Come si muoveranno adesso gli americani in un contesto così pericoloso? Quali sono gli obiettivi di Biden in questo momento?
Cercheranno di evitare che Israele esageri nella sua reazione e che si rompano i rapporti con il resto del mondo arabo sunnita. Blinken è partito da Israele e adesso sta girando le capitali del mondo arabo. D’altra parte, gli accordi di Abramo hanno già dato dei risultati economici concreti: ci sono alcuni regimi del Golfo che usano tecnologia di sicurezza israeliana. E anche con l’Arabia Saudita, pur in assenza di accordi formali, c’era stata una presa di contatto. Si dice che una delle cose che ha fatto infuriare i palestinesi sia una foto di un esponente israeliano che a Riyad stava pregando con la Torah aperta davanti a lui.
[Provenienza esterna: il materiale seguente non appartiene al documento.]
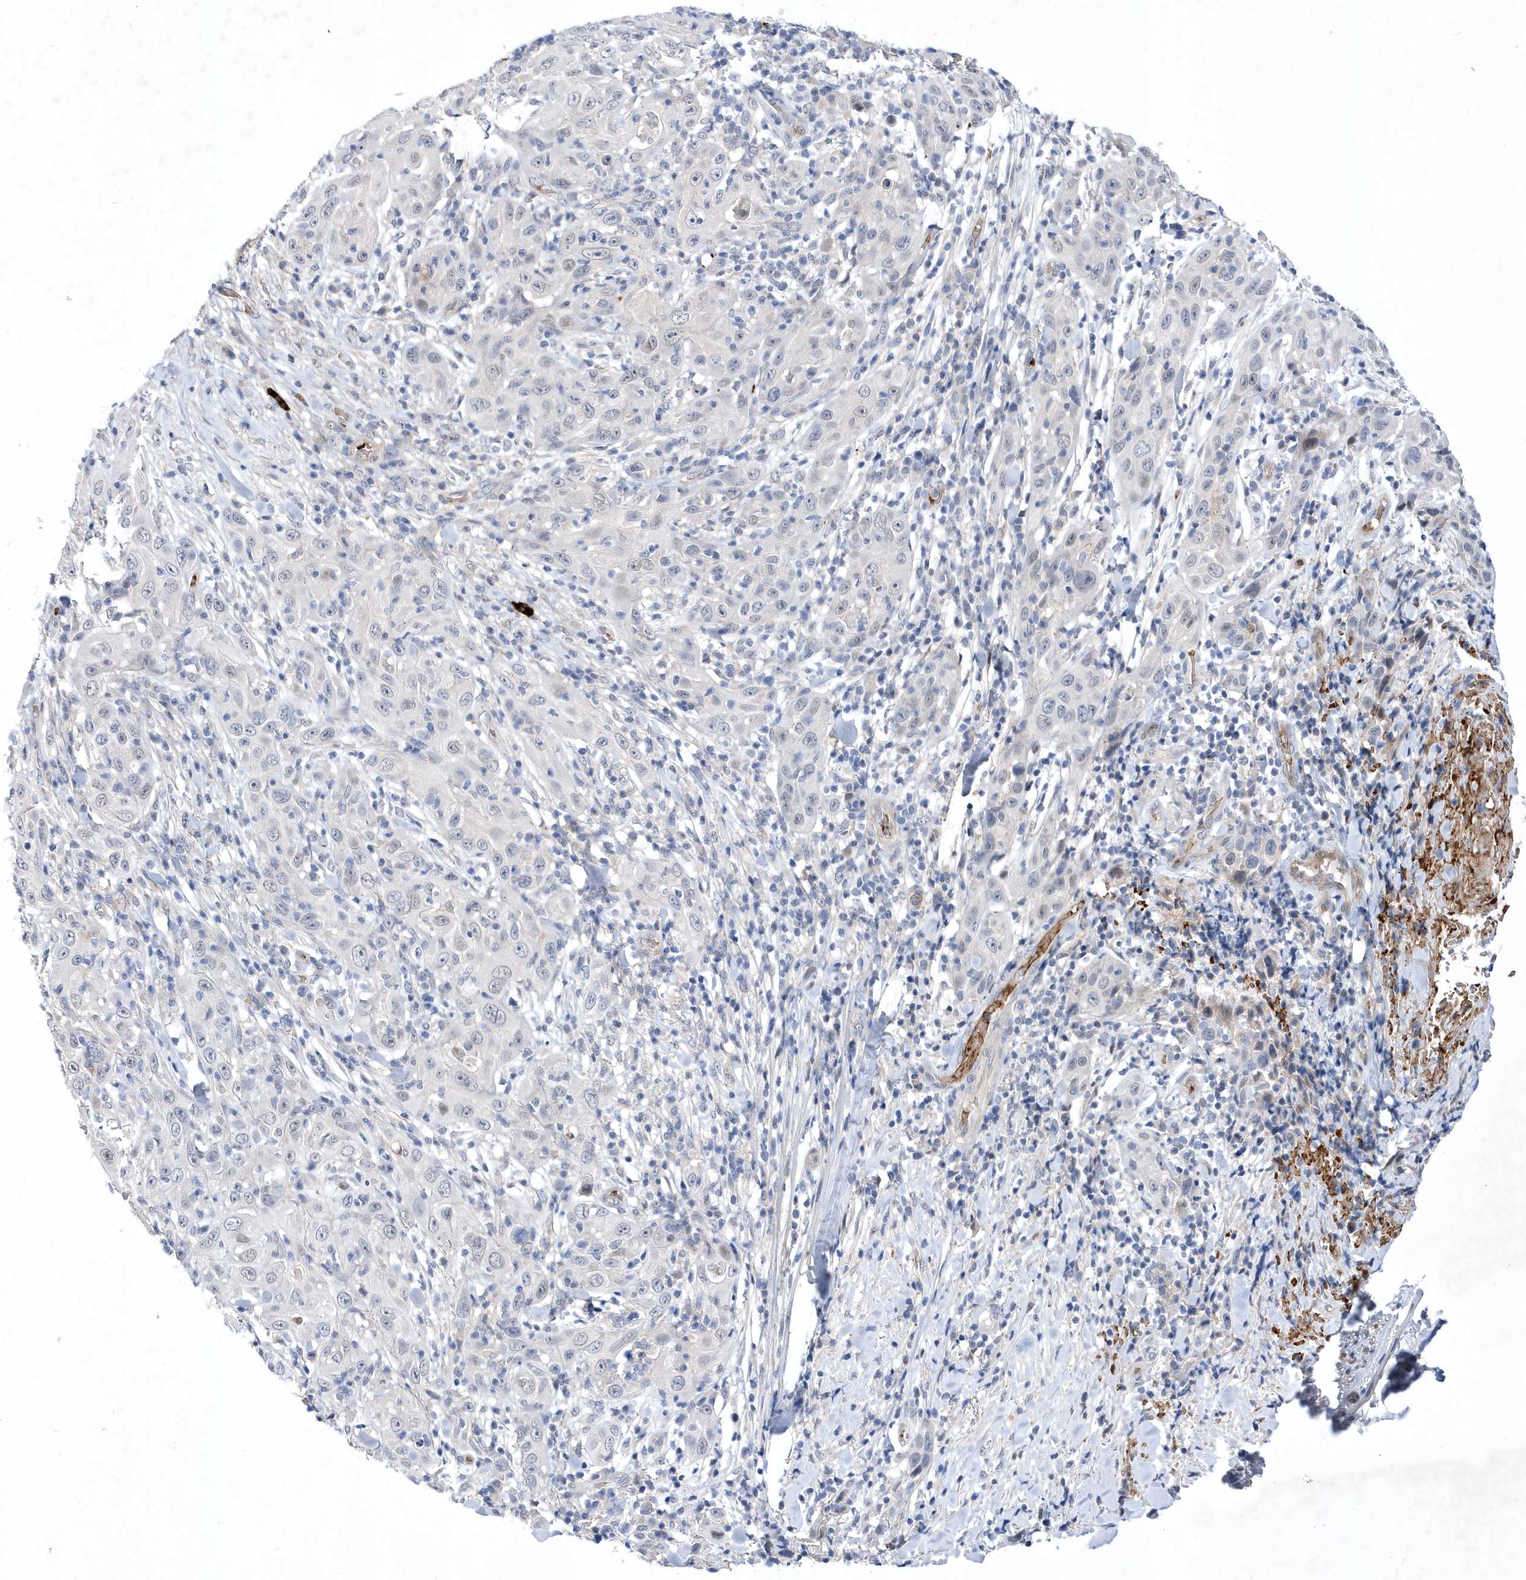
{"staining": {"intensity": "negative", "quantity": "none", "location": "none"}, "tissue": "skin cancer", "cell_type": "Tumor cells", "image_type": "cancer", "snomed": [{"axis": "morphology", "description": "Squamous cell carcinoma, NOS"}, {"axis": "topography", "description": "Skin"}], "caption": "High magnification brightfield microscopy of squamous cell carcinoma (skin) stained with DAB (3,3'-diaminobenzidine) (brown) and counterstained with hematoxylin (blue): tumor cells show no significant positivity.", "gene": "ZNF875", "patient": {"sex": "female", "age": 88}}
Gli americani, insomma, vogliono mantenere in vita il loro piano di normalizzazione dell’area?
Sì. La prima reazione dei sauditi all’attacco è stata affermare che il negoziato con Israele continua, mentre in seconda battuta hanno detto che sono al fianco dei palestinesi, ma con un linguaggio che secondo alcuni esperti alludeva più all’autorità palestinese della Cisgiordania e non ad Hamas.
Quindi l’allargamento del conflitto ad altri Paesi dell’area non è una prospettiva reale?
L’allargamento del conflitto no, ma un possibile aggravamento sì. Se succede un massacro a Gaza le reazioni di Hamas possono essere ancora molto dure. E poi rimane da chiarire il ruolo dell’Iran.
La guerra potrebbe portare anche a una ripresa del terrorismo? L’episodio di Arras, in Francia, dove un uomo ha ucciso un insegnante in una scuola al grido di “Allah Akbar” potrebbe non essere isolato?
Hamas aveva dichiarato la giornata della jihad in tutto il mondo. E ci sono cani sciolti che hanno realizzato degli attacchi. Quello francese ha colpito di più ed è stato ripreso: una scena agghiacciante. Probabile che ci saranno anche altri fatti del genere. La ripresa del terrorismo è una prospettiva concreta. Negli ultimi anni non ho mai visto un poliziotto davanti a una sinagoga neanche per sbaglio: adesso cambierà tutto.